🤖 AI Summary
This work proposes a unified, stateful agent-based execution infrastructure for integrating large language models with electronic design automation (EDA) tools. Addressing the limitations of existing stateless scripting or request-response paradigms—which hinder iterative optimization in production environments—the architecture introduces a managed gateway interface coupled with persistent EDA tool instances. This enables, for the first time, an execution layer that supports state reuse, rollback, and collaborative iteration. By employing a structured request/response mechanism, the system facilitates state-preserving interactions with heterogeneous EDA tools. The approach is validated through two commercial use cases: post-routing timing engineering change orders (ECOs) and standard cell sublibrary optimization, where it successfully orchestrates multi-step analysis and refinement workflows, demonstrating its effectiveness and practicality in agent-driven EDA automation.
📝 Abstract
Large language models and autonomous agents are increasingly explored for EDA automation, but many existing integrations still rely on script-level or request-level interactions, which makes it difficult to preserve tool state and support iterative optimization in real production-oriented environments.

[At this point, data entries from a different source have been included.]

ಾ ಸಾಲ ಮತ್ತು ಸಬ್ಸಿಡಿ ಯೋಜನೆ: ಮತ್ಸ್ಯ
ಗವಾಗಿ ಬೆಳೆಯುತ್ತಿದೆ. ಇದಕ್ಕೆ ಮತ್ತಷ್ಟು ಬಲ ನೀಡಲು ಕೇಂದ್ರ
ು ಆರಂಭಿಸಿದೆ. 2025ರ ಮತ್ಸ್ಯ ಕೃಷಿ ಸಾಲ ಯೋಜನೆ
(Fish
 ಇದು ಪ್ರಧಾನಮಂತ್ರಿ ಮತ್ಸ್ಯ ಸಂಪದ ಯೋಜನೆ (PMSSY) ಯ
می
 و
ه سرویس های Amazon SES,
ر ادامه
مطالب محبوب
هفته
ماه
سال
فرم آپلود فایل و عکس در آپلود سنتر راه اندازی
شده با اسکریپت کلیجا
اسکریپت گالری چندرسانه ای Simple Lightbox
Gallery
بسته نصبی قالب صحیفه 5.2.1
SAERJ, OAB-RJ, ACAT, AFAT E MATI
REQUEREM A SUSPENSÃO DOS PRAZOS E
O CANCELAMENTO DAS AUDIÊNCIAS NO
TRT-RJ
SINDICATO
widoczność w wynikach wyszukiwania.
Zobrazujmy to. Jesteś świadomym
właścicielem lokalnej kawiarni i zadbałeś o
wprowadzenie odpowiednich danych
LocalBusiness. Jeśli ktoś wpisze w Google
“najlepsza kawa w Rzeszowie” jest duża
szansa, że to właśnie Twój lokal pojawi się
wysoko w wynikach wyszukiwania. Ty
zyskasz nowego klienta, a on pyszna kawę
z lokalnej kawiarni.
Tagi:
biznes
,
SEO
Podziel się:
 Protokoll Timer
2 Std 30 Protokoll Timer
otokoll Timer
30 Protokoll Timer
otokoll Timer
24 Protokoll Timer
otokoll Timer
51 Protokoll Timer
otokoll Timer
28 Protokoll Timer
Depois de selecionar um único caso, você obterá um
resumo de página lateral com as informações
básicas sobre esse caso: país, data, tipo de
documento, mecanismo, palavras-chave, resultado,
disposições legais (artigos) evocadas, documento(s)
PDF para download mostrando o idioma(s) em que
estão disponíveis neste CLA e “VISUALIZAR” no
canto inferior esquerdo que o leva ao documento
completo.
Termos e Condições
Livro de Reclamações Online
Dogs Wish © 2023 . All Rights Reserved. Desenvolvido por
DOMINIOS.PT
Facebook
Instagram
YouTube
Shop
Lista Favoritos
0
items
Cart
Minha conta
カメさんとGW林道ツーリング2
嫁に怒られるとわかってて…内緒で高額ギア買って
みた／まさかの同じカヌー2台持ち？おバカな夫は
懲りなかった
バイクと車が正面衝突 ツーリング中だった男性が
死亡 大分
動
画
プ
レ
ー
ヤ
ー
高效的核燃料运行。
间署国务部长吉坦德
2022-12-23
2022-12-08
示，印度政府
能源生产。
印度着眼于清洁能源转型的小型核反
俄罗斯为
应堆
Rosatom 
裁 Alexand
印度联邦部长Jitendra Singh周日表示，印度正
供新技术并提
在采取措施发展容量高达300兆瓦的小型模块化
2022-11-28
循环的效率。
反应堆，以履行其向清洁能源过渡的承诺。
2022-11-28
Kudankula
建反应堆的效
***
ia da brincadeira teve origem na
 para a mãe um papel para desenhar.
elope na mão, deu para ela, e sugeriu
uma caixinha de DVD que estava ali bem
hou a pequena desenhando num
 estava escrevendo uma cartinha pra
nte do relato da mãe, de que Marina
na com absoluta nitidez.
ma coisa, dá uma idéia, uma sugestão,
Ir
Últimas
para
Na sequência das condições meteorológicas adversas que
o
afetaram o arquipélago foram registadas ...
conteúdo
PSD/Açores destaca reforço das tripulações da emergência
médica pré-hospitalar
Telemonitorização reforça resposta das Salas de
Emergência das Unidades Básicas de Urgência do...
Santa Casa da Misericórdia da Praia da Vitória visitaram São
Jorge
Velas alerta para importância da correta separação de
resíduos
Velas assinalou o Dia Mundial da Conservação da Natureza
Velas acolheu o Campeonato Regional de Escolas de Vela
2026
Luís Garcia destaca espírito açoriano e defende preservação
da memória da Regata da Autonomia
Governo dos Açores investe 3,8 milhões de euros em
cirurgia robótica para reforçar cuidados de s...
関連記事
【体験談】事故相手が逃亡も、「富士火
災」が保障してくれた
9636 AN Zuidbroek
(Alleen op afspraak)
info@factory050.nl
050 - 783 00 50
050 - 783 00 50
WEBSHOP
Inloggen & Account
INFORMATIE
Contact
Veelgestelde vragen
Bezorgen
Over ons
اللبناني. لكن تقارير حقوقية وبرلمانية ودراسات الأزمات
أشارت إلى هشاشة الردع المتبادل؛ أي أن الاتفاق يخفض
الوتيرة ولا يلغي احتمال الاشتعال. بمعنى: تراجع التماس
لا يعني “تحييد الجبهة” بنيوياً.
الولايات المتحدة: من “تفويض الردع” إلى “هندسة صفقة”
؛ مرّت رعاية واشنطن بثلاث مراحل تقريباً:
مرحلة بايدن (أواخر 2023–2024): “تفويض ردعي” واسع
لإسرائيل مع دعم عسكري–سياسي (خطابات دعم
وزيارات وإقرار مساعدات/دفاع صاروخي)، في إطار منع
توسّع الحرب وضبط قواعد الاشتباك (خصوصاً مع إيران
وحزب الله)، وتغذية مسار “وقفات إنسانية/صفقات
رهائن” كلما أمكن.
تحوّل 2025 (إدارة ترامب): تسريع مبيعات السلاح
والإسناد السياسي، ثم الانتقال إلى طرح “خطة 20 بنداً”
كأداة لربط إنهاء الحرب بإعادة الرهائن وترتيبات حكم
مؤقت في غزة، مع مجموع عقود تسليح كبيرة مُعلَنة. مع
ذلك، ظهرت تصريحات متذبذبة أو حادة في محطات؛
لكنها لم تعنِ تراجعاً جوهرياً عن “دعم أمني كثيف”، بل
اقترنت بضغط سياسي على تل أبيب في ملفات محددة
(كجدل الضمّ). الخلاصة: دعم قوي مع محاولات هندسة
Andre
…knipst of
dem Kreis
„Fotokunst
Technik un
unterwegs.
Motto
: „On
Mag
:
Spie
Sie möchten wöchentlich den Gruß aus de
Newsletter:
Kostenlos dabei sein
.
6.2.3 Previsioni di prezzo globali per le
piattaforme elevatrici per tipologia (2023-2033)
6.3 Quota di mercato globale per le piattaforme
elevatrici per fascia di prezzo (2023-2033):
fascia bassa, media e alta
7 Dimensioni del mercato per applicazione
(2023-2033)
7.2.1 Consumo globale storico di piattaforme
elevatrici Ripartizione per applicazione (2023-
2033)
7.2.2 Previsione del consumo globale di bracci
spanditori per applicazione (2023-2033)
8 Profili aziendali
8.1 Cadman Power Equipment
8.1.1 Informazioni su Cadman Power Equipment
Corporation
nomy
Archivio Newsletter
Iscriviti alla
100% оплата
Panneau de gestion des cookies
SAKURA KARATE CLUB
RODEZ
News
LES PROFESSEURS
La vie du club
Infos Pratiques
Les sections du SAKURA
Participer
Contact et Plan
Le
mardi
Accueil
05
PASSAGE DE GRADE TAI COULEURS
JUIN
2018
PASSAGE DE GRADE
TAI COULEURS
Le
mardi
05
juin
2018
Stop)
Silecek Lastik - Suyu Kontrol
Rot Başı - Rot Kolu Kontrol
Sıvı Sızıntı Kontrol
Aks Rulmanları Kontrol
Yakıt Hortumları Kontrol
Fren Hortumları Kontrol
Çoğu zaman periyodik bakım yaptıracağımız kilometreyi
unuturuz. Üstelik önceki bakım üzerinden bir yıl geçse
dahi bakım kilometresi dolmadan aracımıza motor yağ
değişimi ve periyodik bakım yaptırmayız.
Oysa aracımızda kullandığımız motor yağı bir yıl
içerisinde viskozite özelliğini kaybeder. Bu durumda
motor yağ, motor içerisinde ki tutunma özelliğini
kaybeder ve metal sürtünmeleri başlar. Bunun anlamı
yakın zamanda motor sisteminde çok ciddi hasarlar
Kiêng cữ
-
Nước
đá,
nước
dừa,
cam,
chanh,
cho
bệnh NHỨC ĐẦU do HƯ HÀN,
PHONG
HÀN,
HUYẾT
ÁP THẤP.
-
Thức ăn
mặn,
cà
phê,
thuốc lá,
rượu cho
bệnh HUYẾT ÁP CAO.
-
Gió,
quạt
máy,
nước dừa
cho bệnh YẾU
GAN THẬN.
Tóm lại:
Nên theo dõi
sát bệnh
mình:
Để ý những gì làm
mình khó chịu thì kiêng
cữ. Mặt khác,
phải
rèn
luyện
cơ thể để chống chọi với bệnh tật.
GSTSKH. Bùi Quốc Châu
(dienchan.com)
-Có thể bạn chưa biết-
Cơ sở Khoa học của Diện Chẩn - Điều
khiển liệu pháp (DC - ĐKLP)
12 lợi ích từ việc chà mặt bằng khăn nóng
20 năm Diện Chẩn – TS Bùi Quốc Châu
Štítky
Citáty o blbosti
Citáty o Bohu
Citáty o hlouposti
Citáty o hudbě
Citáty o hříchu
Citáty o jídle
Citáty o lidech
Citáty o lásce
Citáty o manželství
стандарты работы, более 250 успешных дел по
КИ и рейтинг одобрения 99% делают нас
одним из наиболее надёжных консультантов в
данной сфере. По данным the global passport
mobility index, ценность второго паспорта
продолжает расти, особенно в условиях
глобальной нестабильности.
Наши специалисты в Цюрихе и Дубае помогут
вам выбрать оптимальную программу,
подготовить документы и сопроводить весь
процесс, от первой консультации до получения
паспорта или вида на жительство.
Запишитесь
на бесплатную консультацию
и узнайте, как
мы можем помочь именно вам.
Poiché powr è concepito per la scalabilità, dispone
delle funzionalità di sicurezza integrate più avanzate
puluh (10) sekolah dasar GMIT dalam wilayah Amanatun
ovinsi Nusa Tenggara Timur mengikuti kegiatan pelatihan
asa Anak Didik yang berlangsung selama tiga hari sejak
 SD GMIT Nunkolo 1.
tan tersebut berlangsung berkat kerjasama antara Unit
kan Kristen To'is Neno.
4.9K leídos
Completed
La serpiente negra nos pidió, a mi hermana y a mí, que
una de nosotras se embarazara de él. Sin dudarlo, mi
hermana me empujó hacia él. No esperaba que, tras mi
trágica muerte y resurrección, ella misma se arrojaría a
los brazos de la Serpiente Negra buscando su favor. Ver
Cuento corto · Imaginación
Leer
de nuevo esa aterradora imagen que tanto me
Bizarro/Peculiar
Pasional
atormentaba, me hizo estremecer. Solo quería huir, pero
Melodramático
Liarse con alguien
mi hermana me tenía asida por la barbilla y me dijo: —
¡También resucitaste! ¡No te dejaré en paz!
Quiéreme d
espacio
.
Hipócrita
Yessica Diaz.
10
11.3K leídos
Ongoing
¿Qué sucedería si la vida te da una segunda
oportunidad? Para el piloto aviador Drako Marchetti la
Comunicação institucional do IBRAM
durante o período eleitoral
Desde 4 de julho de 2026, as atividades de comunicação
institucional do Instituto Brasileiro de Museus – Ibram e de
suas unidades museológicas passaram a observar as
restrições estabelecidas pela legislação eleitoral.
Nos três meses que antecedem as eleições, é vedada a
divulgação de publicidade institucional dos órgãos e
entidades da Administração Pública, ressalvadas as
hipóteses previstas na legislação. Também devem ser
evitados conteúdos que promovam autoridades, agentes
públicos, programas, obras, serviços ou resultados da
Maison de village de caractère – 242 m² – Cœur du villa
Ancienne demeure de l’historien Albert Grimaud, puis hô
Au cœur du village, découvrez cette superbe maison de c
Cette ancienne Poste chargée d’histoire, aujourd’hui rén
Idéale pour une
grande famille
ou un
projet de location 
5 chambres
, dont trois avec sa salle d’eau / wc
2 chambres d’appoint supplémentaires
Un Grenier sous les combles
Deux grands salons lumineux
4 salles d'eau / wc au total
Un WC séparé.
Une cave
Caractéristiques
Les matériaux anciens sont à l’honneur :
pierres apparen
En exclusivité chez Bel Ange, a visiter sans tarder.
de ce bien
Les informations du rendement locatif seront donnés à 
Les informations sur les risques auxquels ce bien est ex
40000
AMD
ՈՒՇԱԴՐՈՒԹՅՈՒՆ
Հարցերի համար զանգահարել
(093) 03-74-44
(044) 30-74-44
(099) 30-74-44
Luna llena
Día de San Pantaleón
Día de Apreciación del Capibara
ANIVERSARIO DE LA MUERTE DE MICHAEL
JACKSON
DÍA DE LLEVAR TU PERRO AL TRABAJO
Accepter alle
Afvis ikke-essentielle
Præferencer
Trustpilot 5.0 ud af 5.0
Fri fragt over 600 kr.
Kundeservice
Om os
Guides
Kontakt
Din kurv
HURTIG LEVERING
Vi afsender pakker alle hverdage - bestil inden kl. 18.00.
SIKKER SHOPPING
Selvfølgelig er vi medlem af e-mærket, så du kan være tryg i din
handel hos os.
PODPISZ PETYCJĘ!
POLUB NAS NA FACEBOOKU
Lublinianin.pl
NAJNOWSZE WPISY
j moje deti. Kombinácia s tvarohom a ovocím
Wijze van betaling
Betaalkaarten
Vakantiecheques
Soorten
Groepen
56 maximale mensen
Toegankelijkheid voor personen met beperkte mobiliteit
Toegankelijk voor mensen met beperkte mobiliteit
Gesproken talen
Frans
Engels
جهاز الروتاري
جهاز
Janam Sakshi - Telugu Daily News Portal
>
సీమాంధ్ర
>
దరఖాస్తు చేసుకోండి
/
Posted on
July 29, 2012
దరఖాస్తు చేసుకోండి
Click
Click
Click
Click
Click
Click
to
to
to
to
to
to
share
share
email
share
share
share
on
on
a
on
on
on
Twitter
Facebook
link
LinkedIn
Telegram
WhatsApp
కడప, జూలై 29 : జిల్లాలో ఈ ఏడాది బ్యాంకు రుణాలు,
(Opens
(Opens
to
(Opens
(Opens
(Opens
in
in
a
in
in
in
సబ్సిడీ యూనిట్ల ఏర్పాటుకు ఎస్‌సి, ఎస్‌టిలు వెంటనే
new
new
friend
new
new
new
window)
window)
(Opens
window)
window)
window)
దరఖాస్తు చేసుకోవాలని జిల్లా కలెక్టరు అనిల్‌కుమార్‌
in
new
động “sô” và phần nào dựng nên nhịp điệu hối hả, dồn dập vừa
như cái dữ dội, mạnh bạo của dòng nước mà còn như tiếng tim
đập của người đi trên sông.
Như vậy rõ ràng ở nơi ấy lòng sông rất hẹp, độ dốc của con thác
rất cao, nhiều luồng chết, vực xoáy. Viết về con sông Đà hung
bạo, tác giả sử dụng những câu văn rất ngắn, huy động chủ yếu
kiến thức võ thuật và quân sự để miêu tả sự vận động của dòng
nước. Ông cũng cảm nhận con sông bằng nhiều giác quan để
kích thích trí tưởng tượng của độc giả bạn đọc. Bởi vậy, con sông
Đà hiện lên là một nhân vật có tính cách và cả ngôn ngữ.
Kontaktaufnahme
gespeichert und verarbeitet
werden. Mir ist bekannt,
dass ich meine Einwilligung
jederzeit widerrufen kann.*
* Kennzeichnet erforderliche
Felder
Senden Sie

In this work, we present FluxEDA, a unified and stateful infrastructure substrate for agentic EDA. FluxEDA introduces a managed gateway-based execution interface with structured request and response handling. It also maintains persistent backend instances. Together, these features allow upper-layer agents and programmable clients to interact with heterogeneous EDA tools through preserved runtime state, rather than through isolated shell invocations. We evaluate the framework using two representative commercial backend case studies: automated post-route timing ECO and standard-cell sub-library optimization. The results show that FluxEDA can support multi-step analysis and optimization over real tool contexts, including state reuse, rollback, and coordinated iterative execution. These findings suggest that a stateful and governed infrastructure layer is a practical foundation for agent-assisted EDA automation.